▶ [Task brief] Output the entries exactly. Start at the first line, finish with the line containing "X61050Y77300D01*", and omit the pictures.

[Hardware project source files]
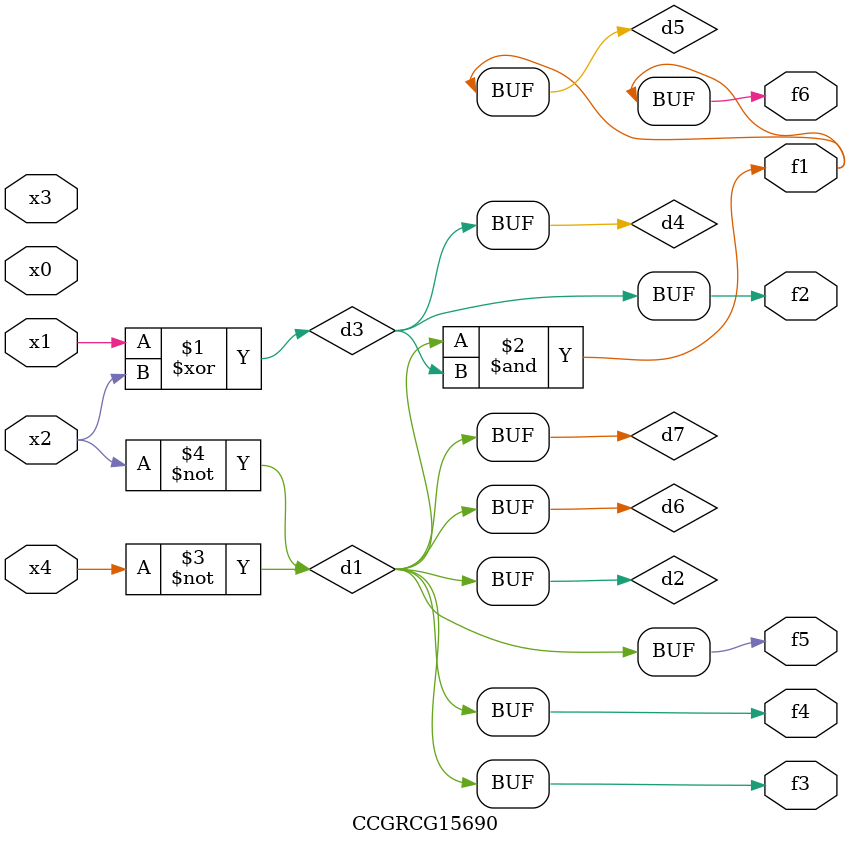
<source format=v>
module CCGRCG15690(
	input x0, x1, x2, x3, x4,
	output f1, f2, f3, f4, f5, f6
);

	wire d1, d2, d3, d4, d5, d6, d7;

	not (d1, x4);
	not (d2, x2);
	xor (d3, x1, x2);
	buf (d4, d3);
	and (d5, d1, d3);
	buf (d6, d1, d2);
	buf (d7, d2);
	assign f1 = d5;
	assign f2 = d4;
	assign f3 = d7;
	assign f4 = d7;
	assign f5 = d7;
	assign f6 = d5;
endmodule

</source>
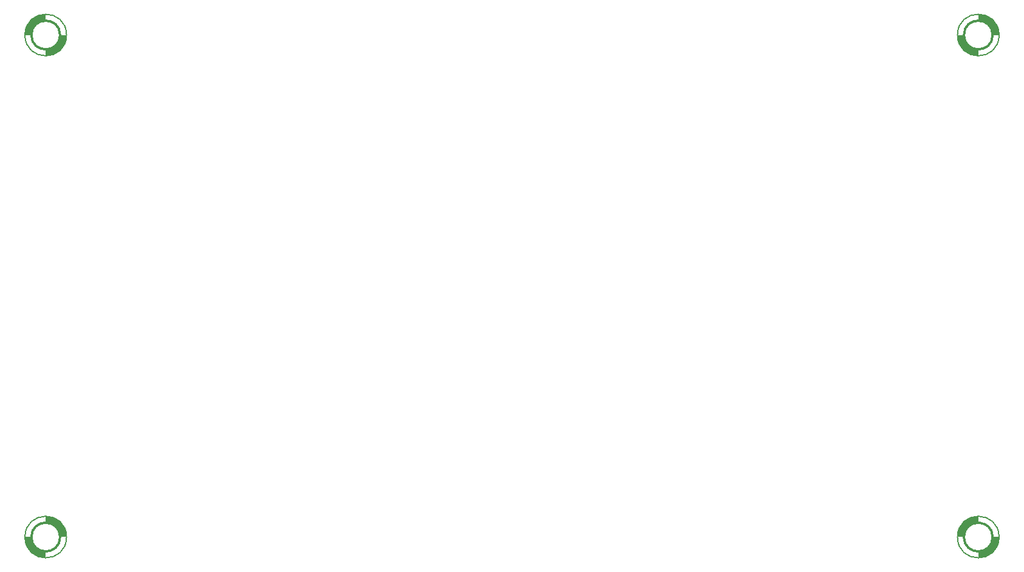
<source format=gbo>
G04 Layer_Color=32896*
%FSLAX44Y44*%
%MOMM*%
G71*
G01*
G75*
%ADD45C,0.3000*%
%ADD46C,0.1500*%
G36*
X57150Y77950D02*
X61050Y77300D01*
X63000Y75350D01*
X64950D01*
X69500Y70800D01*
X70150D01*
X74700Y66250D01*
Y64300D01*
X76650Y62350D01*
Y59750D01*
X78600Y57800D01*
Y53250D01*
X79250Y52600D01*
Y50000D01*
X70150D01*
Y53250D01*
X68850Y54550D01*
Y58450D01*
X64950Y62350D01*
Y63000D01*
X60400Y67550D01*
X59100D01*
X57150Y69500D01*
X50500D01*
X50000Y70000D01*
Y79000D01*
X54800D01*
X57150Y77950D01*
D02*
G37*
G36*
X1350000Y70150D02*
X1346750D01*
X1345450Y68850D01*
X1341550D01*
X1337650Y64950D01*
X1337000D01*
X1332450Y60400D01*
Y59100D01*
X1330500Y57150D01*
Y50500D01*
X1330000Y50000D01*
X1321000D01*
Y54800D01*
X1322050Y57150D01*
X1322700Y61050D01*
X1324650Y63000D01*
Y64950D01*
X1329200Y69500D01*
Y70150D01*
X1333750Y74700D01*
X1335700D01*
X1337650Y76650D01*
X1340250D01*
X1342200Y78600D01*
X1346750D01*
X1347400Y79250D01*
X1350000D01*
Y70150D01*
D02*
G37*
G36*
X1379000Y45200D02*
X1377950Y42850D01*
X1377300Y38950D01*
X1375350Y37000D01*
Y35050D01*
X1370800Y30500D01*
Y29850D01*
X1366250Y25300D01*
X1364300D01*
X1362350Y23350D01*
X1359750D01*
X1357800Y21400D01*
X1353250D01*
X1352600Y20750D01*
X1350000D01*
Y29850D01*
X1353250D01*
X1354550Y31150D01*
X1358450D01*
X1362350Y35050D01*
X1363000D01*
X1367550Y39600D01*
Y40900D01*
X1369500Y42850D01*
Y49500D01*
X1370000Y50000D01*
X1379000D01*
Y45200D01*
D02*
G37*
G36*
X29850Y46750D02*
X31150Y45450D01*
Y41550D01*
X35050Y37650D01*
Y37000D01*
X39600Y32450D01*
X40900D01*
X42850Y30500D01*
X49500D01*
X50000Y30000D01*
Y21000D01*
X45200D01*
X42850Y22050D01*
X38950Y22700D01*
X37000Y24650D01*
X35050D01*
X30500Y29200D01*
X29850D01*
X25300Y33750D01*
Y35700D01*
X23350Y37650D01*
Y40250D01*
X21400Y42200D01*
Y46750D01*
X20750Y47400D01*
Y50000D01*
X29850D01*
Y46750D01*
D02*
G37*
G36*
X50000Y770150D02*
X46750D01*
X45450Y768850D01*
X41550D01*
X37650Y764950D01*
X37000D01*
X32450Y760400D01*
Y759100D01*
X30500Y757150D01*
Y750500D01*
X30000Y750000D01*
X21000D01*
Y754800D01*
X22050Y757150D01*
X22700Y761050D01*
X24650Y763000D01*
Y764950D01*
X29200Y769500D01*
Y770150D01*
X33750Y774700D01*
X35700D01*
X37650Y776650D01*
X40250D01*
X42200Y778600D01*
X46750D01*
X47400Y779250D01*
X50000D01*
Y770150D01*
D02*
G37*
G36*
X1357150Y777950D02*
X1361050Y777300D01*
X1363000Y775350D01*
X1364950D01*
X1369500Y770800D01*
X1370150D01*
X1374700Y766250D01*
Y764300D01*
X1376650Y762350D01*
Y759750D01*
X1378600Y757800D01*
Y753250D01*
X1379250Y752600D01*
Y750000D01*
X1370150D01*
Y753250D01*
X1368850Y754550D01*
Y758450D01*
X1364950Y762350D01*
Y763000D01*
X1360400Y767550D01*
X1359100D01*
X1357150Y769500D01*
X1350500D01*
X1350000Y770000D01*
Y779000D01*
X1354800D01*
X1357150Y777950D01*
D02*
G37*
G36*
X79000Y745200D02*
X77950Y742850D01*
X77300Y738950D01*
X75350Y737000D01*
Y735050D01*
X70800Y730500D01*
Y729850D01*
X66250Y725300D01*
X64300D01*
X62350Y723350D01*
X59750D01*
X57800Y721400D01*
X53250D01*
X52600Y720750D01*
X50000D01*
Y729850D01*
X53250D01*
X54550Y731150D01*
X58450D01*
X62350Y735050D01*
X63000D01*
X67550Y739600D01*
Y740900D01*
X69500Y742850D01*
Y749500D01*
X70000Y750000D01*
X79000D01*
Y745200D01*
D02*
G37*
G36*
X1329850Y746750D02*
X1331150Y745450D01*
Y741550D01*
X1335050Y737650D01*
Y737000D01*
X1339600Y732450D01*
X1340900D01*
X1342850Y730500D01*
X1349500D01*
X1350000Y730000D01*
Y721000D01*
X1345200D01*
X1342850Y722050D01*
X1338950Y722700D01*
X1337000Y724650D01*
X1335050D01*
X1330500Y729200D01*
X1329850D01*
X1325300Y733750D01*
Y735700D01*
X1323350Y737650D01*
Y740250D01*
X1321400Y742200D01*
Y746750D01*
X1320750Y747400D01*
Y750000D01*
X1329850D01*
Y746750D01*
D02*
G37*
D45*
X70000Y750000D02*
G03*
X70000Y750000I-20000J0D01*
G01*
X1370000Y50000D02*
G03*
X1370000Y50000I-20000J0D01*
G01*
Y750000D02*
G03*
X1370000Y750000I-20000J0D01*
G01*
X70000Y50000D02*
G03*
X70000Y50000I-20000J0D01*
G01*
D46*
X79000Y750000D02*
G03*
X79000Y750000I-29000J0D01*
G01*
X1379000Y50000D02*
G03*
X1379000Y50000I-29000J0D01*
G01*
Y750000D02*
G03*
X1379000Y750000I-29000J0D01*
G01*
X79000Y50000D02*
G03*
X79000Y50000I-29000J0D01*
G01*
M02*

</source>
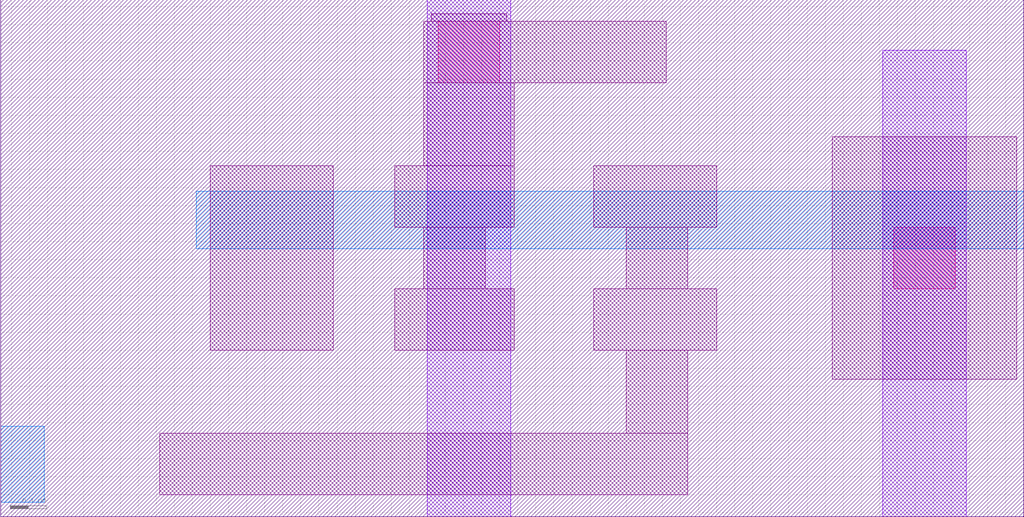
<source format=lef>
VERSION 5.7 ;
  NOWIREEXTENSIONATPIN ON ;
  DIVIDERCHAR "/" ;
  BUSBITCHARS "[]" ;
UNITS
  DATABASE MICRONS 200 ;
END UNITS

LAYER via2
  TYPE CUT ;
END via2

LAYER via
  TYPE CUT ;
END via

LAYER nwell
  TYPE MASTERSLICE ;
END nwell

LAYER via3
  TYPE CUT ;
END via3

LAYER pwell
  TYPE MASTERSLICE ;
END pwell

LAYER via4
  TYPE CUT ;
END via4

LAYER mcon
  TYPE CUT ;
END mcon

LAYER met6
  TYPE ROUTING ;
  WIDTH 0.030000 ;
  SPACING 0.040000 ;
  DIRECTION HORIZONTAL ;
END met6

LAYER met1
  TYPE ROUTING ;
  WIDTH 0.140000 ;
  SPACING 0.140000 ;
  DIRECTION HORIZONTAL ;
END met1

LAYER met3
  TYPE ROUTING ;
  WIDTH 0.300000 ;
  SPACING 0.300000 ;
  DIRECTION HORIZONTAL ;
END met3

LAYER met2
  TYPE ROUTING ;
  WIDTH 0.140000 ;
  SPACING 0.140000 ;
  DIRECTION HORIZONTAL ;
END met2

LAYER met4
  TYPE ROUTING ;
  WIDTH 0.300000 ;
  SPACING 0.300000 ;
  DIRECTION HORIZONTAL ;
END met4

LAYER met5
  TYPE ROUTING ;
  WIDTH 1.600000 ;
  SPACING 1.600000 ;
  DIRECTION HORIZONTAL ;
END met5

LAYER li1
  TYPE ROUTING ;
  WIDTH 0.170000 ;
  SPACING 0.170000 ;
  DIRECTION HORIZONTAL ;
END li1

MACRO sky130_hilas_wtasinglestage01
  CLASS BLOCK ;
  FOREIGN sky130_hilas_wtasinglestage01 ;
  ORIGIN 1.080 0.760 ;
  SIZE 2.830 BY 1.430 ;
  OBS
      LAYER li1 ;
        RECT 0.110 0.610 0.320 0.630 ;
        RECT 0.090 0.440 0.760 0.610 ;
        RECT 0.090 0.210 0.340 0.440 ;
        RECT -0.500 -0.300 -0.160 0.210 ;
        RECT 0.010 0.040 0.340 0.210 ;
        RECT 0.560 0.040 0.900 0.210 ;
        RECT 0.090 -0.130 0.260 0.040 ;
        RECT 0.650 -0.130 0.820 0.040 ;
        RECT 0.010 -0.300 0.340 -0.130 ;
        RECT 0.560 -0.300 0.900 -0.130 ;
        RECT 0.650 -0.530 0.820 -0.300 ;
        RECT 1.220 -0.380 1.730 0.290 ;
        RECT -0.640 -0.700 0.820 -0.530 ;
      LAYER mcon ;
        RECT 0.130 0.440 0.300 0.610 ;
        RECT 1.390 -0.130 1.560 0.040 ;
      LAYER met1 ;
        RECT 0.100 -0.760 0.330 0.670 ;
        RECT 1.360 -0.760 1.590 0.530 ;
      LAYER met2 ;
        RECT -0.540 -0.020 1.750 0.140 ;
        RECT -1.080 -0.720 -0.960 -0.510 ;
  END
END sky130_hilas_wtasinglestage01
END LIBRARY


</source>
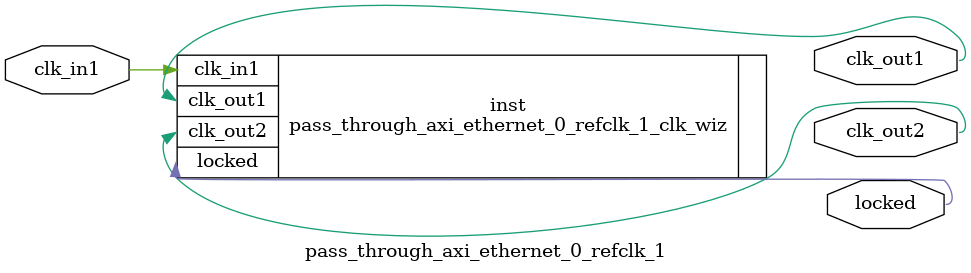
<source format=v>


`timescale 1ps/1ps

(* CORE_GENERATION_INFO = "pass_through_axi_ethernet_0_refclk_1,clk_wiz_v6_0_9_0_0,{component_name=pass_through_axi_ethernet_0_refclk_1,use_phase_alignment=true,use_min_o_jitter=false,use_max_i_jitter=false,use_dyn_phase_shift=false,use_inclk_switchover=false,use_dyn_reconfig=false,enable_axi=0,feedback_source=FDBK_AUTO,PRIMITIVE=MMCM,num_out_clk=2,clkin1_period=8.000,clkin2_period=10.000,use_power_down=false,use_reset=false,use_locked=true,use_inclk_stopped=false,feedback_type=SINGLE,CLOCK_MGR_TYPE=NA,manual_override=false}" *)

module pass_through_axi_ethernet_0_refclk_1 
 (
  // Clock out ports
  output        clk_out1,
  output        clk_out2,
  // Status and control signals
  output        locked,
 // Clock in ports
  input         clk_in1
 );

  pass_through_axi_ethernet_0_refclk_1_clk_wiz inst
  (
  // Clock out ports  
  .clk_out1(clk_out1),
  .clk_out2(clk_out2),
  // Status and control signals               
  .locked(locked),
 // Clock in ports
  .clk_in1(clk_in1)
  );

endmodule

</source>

▶ [Worked solution]
<source format=v>
module CCGRCG15690(
	input x0, x1, x2, x3, x4,
	output f1, f2, f3, f4, f5, f6
);

	wire d1, d2, d3, d4, d5, d6, d7;

	not (d1, x4);
	not (d2, x2);
	xor (d3, x1, x2);
	buf (d4, d3);
	and (d5, d1, d3);
	buf (d6, d1, d2);
	buf (d7, d2);
	assign f1 = d5;
	assign f2 = d4;
	assign f3 = d7;
	assign f4 = d7;
	assign f5 = d7;
	assign f6 = d5;
endmodule

</source>
<source format=gbo>
G04 Layer_Color=32896*
%FSLAX44Y44*%
%MOMM*%
G71*
G01*
G75*
%ADD45C,0.3000*%
%ADD46C,0.1500*%
G36*
X57150Y77950D02*
X61050Y77300D01*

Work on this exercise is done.